I think you are confused about what 'being the same symbol' means.

Two symbols are the same symbol iff they are eq, which means that if they are not eq they are not the same symbol. In particular if two symbols have home packages which are different (again: not eq) they are not the same symbol.

If you want to know if two symbols have the same name then simply compare their symbol-names, as strings. But two symbols which merely have the same name are not necessarily the same symbol (for instance (eq '#:foo '#:foo) is false).

There are cases where it is useful to know whether two symbols have the same name (for instance the loop macro must do this so that (loop for ...) and (loop :for ...) mean the same thing) but these cases are fairly rare.

If what you want to do is know if two symbols have the same names you quite likely should be using strings instead.

If what you actually want to know is whether two symbols accessed from different packages are really the same symbol (so (eq 'x:foo 'y:foo), say) then eq is the appropriate test, and understanding the package system also helps.

2 Comments

> I think you are confused about what 'being the same symbol' means.
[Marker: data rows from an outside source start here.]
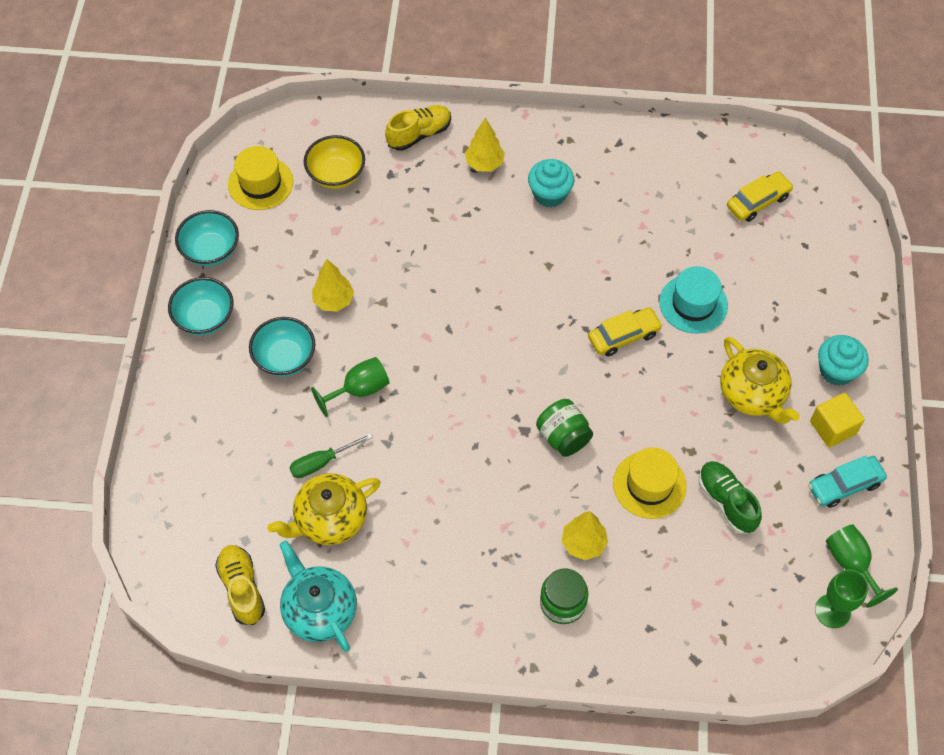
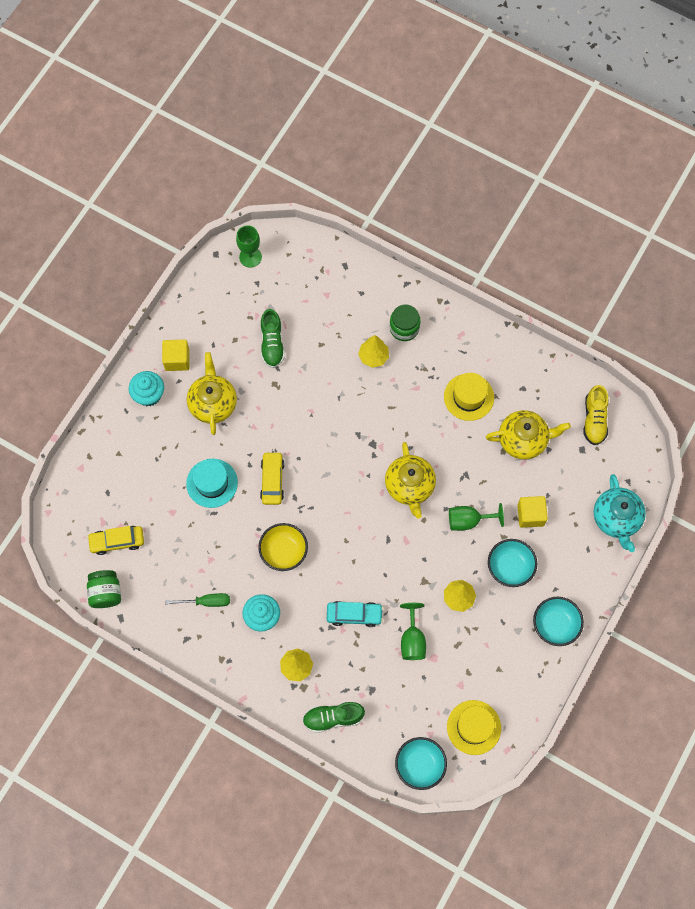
camera: 155 degrees left, 10 degrees up
turquoise bowl [175,210,239,266] -> turquoise bowl moved to [395,737,447,790]
turquoise teapot [279,540,357,652] -> turquoise teapot moved to [594,474,646,552]
green screwdriver [289,433,373,478] -> green screwdriver moved to [165,593,230,607]
yellow bowl [304,135,365,189] -> yellow bowl moved to [258,523,308,571]
yellow shoe [385,105,451,151] -> green shoe [302,702,365,733]
green jar [536,399,593,457] -> green jar moved to [87,570,121,608]
yellow car [588,307,663,356] -> yellow car turned 90 degrees clockwise [260,452,284,505]
yellow hat [613,448,687,519] -> yellow hat moved to [444,373,494,421]
turquoise car [808,456,887,508] -> turquoise car moved to [327,601,383,627]
green goblet [826,524,898,608] -> green goblet moved to [400,603,426,660]
none -> yellow teapot [385,442,436,518]
none -> yellow cube [517,496,548,528]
Not any more than the loop macro, though.
@Kaz: I mentioned loop. But I think loop treats symbols with the same name as serving the same semantic purpose, rather than as 'being the same'. In particular I think it's worth, when writing CL, to use the spec's notion of 'being the same' which means (unless a predicate is specified) 'being the same under eql'. I know you know this, but I am not sure the person asking the question does.